Outro revés para Bolsonaro vem do fogo amigo chileno. O candidato de extrema-direita, José Antonio Kast, reconheceu imediatamente a derrota. Primeiro telefonou para o vencedor, logo depois manteve uma reunião com o adversário eleito e depois fez um discurso considerado exemplar pelos analistas:
"Gabriel Boric merece todo o nosso respeito. Esperemos que tenha um muito bom governo. A razão deve prevalecer sobre a paixão. Naquilo que pudermos, com as nossas legítimas diferenças, queremos contribuir com a Pátria. Temos de, entre todos, voltar a unir os chilenos", disse Kast.
A postura de Kast se choca com a da direita do norte-americano Donald Trump, do brasileiro Jair Bolsonaro, quem, antecipadamente, questiona a transparência das eleições de 2022, ou da peruana Keiko Fujimori que, derrotada por uma exígua diferença em junho, alega uma suposta fraude que nunca foi confirmada.

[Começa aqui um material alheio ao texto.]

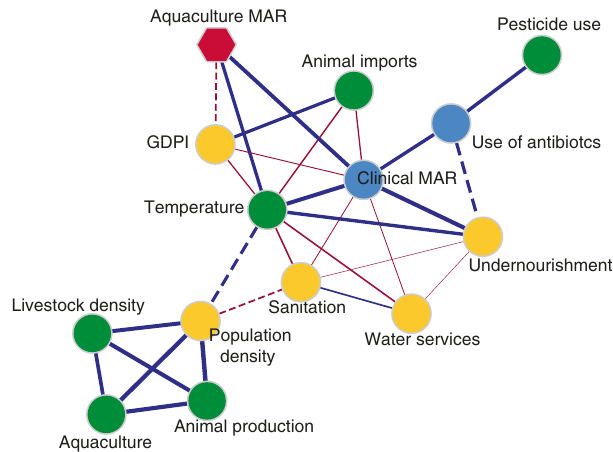
Fig. 4 Pearson correlation network between all the simple studied variables. Signi fi cant correlations ( P -value < 0.05) are displayed with solid lines, whereas correlations ( r > 0.30) nearing statistical signi fi cance (0.10 > P -value > 0.05) are shown in dashed lines. Edge weight is proportional to the correlation coef fi cient ( r ), with line width increasing with higher correlation values.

"Aqui não estamos diante de uma direita como Donald Trump nem como Jair Bolsonaro que apelam à fraude, colocam em dúvida os resultados eleitorais e atacam a institucionalidade. Estamos perante uma direita institucional. Kast sabe que perdeu porque foi classificado como fascista pelo seu histórico apoio à ditadura de Augusto Pinochet. Mesmo assim, ele defende a institucionalidade", compara Carlos Meléndez.
Assim que foi confirmada a vitória de Gabriel Boric, o presidente argentino, Alberto Fernández, telefonou ao chileno para dar os parabéns.
Aliança Lula-Boric
Na semana passada, em Buenos Aires, o ex-presidente Lula mostrou-se preocupado com o avanço da extrema-direita na região e pediu votos para Gabriel Boric na eleição de domingo.
"Antes de eu chegar à eleição no Brasil, teremos eleição no Chile. Quem está tentando ganhar é um candidato da extrema-direita, com um pensamento muito fascista, com pensamentos até nazistas, defensor maior do Pinochet", alertou Lula.
"Temos um companheiro progressista, da qualidade do Gabriel Boric. Queria fazer um apelo aos nossos amigos chilenos para que votem no companheiro Boric para presidente do Chile nas próximas eleições", pediu Lula.